Elenco dei compiti:
(a) Rispondi alle seguenti domande sul testo su Como-Roma, una risposta per riga con lo stesso contrassegno.
(i) Secondo le parole di Fabregas riportate nel titolo, che cosa bisogna fare anche quando si perde?
(ii) Chi ha riportato l'episodio a Sky Sport?
(iii) Dove si è diretto il tecnico dei giallorossi lasciando il campo?
(b) Prosegui il testo su Como-Roma a partire dalla frase che segue la sua ultima.

Testo di lettura:
○ ○ ○ ○ ○

Como-Roma, scintille Fabregas e Gasperini. Lo spagnolo: "Anche quando si perde bisogna dare la mano". Il romanista: "Non stimo i loro comportamenti"
Momenti di tensione al termine della sfida tra Como e Roma . Al fischio finale si è infatti acceso un piccolo parapiglia nella zona delle panchine che ha coinvolto i due allenatori. Secondo quanto riportato da Paolo Assogna a Sky Sport , Cesc Fabregas avrebbe puntato il dito contro Gian Piero Gasperini , reo, a suo dire, di non aver salutato l’avversario al termine della partita. Il tecnico dei giallorossi, infatti, avrebbe lasciato immediatamente il campo dirigendosi negli spogliatoi senza passare dalla panchina del Como . Già all'andata i due si erano scontrati verbalmente sulle diversità legate alla proposta di gioco dell'uno e dell'altro, ma alla fine non ci sono state ulteriori conseguenze.

○ ○ ○ ○ ○

[Contenuti salvati]

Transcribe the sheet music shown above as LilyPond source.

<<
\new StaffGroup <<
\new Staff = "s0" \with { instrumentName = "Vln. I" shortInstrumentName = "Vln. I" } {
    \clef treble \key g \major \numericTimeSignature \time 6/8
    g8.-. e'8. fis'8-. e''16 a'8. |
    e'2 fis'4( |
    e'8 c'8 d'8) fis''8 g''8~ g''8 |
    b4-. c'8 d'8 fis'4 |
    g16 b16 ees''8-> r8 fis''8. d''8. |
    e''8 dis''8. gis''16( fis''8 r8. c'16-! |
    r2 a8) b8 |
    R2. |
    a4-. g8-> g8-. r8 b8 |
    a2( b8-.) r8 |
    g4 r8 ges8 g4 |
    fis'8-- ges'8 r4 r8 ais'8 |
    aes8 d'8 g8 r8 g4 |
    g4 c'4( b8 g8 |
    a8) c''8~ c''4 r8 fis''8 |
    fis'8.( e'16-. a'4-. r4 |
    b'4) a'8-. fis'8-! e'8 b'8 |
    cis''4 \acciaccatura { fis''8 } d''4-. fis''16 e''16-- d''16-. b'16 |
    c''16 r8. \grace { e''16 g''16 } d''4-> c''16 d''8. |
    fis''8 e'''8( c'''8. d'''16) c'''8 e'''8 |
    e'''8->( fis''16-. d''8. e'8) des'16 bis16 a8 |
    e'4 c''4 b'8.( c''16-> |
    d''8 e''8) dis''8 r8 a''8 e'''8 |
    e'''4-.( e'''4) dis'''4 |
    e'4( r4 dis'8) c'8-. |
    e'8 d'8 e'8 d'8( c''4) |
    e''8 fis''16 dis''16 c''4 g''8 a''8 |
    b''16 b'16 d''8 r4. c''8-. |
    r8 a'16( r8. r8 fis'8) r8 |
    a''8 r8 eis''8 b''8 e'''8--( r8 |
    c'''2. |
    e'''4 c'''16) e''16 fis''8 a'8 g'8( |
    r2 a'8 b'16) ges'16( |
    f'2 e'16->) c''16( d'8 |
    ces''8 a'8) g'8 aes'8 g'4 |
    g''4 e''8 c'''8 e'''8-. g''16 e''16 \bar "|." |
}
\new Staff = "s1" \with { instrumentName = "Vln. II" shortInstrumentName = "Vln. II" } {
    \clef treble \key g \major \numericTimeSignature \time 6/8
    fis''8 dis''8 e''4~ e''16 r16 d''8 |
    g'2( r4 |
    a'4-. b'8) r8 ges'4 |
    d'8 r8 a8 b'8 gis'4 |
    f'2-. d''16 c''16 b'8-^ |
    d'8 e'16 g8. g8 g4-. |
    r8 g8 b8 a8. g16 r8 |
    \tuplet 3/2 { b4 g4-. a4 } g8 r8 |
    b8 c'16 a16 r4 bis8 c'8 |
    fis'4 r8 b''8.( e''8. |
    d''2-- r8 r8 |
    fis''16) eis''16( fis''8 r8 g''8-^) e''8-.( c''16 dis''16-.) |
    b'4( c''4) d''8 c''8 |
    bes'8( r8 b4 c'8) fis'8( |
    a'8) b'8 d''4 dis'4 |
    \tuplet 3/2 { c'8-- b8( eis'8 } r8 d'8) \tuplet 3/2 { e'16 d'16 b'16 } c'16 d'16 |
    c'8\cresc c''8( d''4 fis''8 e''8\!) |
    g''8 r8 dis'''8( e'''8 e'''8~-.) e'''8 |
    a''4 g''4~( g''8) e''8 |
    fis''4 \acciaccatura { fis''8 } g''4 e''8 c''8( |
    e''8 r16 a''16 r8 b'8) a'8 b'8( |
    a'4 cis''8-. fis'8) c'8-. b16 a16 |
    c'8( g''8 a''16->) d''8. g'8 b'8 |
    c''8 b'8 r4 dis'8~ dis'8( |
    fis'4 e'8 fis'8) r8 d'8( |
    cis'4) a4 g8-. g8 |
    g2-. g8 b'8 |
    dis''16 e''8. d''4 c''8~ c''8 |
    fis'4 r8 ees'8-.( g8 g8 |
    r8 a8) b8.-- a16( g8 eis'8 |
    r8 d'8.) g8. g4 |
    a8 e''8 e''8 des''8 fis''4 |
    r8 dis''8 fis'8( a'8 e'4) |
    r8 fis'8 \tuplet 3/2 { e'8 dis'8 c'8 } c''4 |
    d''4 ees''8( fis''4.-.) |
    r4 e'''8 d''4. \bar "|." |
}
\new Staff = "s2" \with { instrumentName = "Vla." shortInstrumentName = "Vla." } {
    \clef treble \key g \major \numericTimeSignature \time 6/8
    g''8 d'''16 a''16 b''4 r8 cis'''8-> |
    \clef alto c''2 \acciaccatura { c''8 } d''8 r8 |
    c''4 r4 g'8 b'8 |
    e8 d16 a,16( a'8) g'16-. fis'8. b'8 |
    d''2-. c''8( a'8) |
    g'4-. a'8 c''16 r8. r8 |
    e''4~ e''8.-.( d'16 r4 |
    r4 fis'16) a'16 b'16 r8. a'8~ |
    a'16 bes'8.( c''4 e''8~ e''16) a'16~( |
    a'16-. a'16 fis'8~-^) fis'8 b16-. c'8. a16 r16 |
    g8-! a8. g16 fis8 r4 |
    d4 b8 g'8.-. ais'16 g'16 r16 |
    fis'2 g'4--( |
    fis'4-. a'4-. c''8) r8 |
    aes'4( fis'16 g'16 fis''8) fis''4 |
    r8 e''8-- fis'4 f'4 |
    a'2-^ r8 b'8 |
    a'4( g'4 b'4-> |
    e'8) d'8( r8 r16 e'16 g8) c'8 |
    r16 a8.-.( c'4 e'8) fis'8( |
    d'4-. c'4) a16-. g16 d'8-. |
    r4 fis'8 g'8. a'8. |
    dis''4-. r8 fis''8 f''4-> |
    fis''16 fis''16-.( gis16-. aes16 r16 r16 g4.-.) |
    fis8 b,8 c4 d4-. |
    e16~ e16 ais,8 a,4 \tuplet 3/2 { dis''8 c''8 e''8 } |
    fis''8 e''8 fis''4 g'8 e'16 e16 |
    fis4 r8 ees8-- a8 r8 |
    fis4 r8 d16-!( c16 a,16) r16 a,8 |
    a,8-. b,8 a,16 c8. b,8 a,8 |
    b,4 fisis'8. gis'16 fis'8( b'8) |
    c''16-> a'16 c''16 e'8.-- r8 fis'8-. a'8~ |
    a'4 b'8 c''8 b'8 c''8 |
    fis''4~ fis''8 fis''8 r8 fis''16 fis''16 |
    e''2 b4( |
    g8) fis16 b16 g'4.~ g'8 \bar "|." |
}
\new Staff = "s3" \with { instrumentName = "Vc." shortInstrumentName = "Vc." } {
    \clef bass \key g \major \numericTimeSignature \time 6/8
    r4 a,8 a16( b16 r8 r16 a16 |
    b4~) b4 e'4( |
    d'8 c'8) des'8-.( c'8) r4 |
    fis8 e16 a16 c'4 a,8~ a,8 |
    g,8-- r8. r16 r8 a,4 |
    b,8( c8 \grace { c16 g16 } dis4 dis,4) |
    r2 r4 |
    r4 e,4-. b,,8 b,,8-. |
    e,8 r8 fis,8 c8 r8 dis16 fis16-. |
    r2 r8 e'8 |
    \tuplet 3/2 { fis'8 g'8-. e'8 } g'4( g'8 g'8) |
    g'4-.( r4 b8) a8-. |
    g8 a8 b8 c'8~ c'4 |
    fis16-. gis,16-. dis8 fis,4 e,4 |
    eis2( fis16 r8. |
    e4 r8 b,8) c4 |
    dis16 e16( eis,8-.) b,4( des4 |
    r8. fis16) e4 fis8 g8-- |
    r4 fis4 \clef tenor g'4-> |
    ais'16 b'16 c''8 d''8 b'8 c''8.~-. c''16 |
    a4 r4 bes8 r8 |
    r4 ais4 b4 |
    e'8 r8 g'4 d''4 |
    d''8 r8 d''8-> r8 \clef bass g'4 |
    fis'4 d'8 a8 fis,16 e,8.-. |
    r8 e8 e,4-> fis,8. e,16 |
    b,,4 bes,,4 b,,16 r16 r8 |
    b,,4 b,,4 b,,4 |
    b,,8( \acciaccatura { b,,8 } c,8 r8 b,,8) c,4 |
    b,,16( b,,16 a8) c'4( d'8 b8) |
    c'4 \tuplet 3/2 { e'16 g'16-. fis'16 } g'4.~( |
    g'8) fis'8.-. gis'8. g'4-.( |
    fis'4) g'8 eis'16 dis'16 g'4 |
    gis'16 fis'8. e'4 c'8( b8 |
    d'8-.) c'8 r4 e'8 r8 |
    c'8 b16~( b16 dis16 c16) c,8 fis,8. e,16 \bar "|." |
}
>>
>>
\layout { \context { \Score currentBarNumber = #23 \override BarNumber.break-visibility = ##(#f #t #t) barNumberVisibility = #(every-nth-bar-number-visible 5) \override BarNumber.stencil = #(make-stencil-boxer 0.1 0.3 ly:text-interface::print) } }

○ ○ ○ ○ ○

Elenco delle risposte:
(a)
(i) Bisogna dare la mano.
(ii) Paolo Assogna.
(iii) Negli spogliatoi.

(b)
Nel post partita Cesc Fabregas ha fatto chiarezza su quanto accaduto: " Io ogni volta che perdo sono sempre andato a dare la mano, anche se ti hanno massacrato o se credono che l’arbitro abbia sbagliato. È una questione di rispetto, mi sono arrabbiato ma va bene così ".
Gian Piero Gasperini ha risposto alle parole di Fabregas ai microfoni dell'ANSA: " Il Como è una squadra forte, ma non stimo i loro comportamenti, in campo e in panchina ".